Posted in: Review

The Gift

The past comes back to haunt the characters in Joel Edgerton’s effective thriller The Gift, a riff on the stalker psycho slow burn examples of the genre which populated pay cable and the direct-to-video market during the ’80s and ’90s. It’s not about jump scares and false starts. Instead, as a first time filmmaker, Edgerton channels past masters who understood the value of setting the proper mood and allowing events to play out organically, the suspense building from the bottom up, not forced out of familiar situations or tweaked via a groan-inducing gimmicks (found footage, etc.)

When white collar tech salesman Simon (a decent Jason Bateman) returns to his hometown of LA with his decorator wife Robyn (Rebecca Hall), it appears that things are looking up for the couple. They’ve just purchased a wonderful new home, and he seems prepped for a promotion. Into their life wanders an old high school classmate of Simon’s, Gordon (Edgerton, very good as the ambiguous bad guy) who has a vendetta against the man. You see, back in the day, “Gordo the weirdo” was picked on mercilessly, and more and more it looks like our hero was actually a villain, orchestrating the worst of the abuse.

To do ▸
Write out the review above word for word, everything from "When white collar" down to "of the abuse.".

Data segment ▸

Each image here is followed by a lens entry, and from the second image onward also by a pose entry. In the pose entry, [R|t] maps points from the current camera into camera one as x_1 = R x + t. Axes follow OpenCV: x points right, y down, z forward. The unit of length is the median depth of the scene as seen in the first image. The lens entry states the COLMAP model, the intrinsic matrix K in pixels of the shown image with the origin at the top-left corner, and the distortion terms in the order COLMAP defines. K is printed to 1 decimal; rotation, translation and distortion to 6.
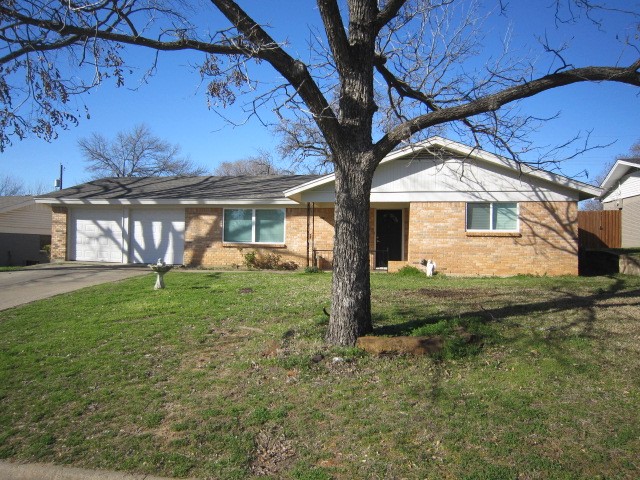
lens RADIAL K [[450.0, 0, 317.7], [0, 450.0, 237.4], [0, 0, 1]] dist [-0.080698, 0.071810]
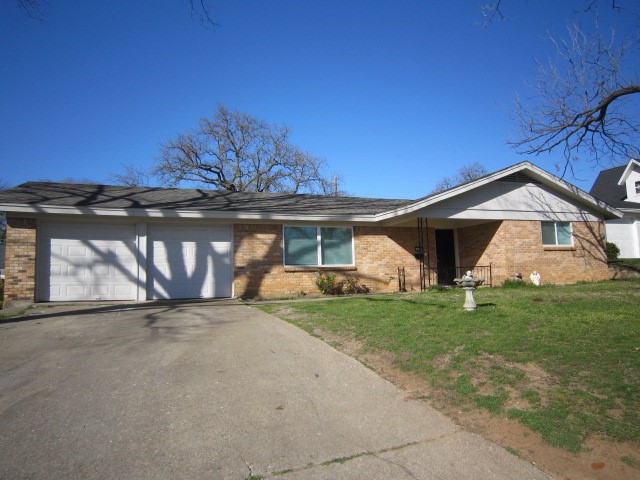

Output ▸
When white collar tech salesman Simon (a decent Jason Bateman) returns to his hometown of LA with his decorator wife Robyn (Rebecca Hall), it appears that things are looking up for the couple. They’ve just purchased a wonderful new home, and he seems prepped for a promotion. Into their life wanders an old high school classmate of Simon’s, Gordon (Edgerton, very good as the ambiguous bad guy) who has a vendetta against the man. You see, back in the day, “Gordo the weirdo” was picked on mercilessly, and more and more it looks like our hero was actually a villain, orchestrating the worst of the abuse.